Export PNG without compressing the palette

I’m working with 4bpp indexed sprites and have an interesting issue.

Several of my sprites are designed to share the same 16-color palette but when I save sprites that don’t use the first few colors in the palette, the pixels are re-indexed when the image is saved to PNG format. So if I only use color indexes 0x9, 0xa, 0xe, and 0xf in the drawing, when I save the PNG, they are re-indexed as 0x1…0x4 in the PNG file, which makes them look wrong in my application they’re designed for.

Is there a way to write a LUA script that would export the PNG with the indexes unchanged?

Even more useful would be a way to save them with the indexes = mod 16. So color 0xb would save as 0xb, but 0x1b would be saved as 0xb also. Obviously this would require that the sprite only used indexes within the same 16-color ranges, but that would make it much easier to play with multiple 16-color palettes in Aseprite.

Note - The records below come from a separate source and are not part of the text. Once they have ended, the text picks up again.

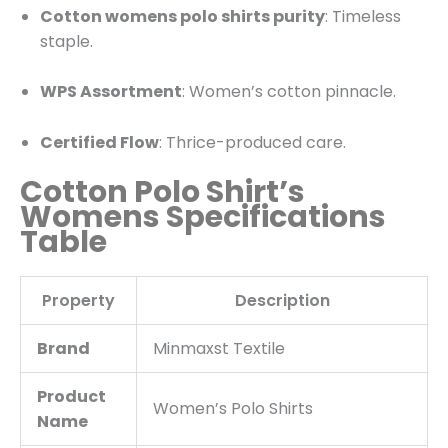
Cotton womens polo shirts purity
: Timeless
staple.
WPS Assortment
: Women’s cotton pinnacle.
Certified Flow
: Thrice-produced care.
Cotton Polo Shirt’s
Womens Specifications
Table
Property
Description
Brand
Minmaxst Textile
Product
Women’s
Polo Shirts
Name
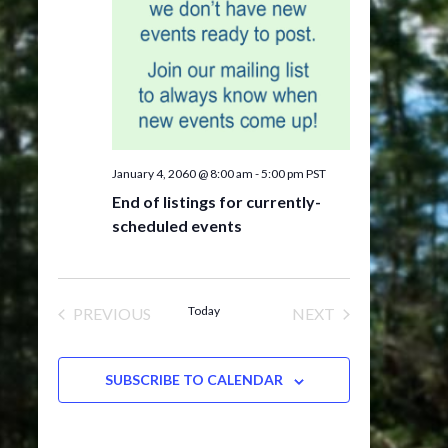
January 4, 2060 @ 8:00 am
-
5:00 pm
PST
End of listings for currently-
scheduled events
Today
PREVIOUS
NEXT
EVENTS
EVENTS
SUBSCRIBE TO CALENDAR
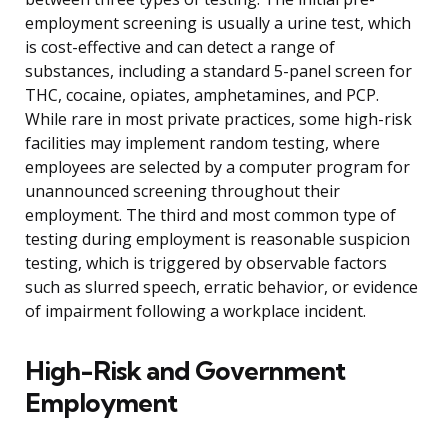
employment screening is usually a urine test, which
is cost-effective and can detect a range of
substances, including a standard 5-panel screen for
THC, cocaine, opiates, amphetamines, and PCP.
While rare in most private practices, some high-risk
facilities may implement random testing, where
employees are selected by a computer program for
unannounced screening throughout their
employment. The third and most common type of
testing during employment is reasonable suspicion
testing, which is triggered by observable factors
such as slurred speech, erratic behavior, or evidence
of impairment following a workplace incident.
High-Risk and Government
Employment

Welcome @ZeroByte, it’s strange because Aseprite should load and save the 16-color palette correctly, are you using Indexed mode? Could you please check if going to Sprite > Color Mode what options are available? Can you share an example .png to give a try?

This is weird. I’m not on the computer with the PNGs in question, so I went to make a quick pair of example PNGs to post here. Here, it’s working properly either when I save the files as PNG, or when I export them as PNG. I’m not sure what I may have done wrong when working with the other images, but I’ll go take a peek again later on when I’m at the computer they’re on.

Meanwhile, I should be able to get back to what I wanted to accomplish in the first place. I’m using Aseprite to draw resources for a game I’m making on this retro computer called Commander X16. It has a single 256-color master palette which 4bpp assets divide into sixteen 16-color palettes. It would be nice in Aseprite to have the whole palette available while drawing, but be able to swap the pixels of the sprite to use one of the different 16-color ranges, and to be able to export them with indexes relative to the “sub palette” currently used.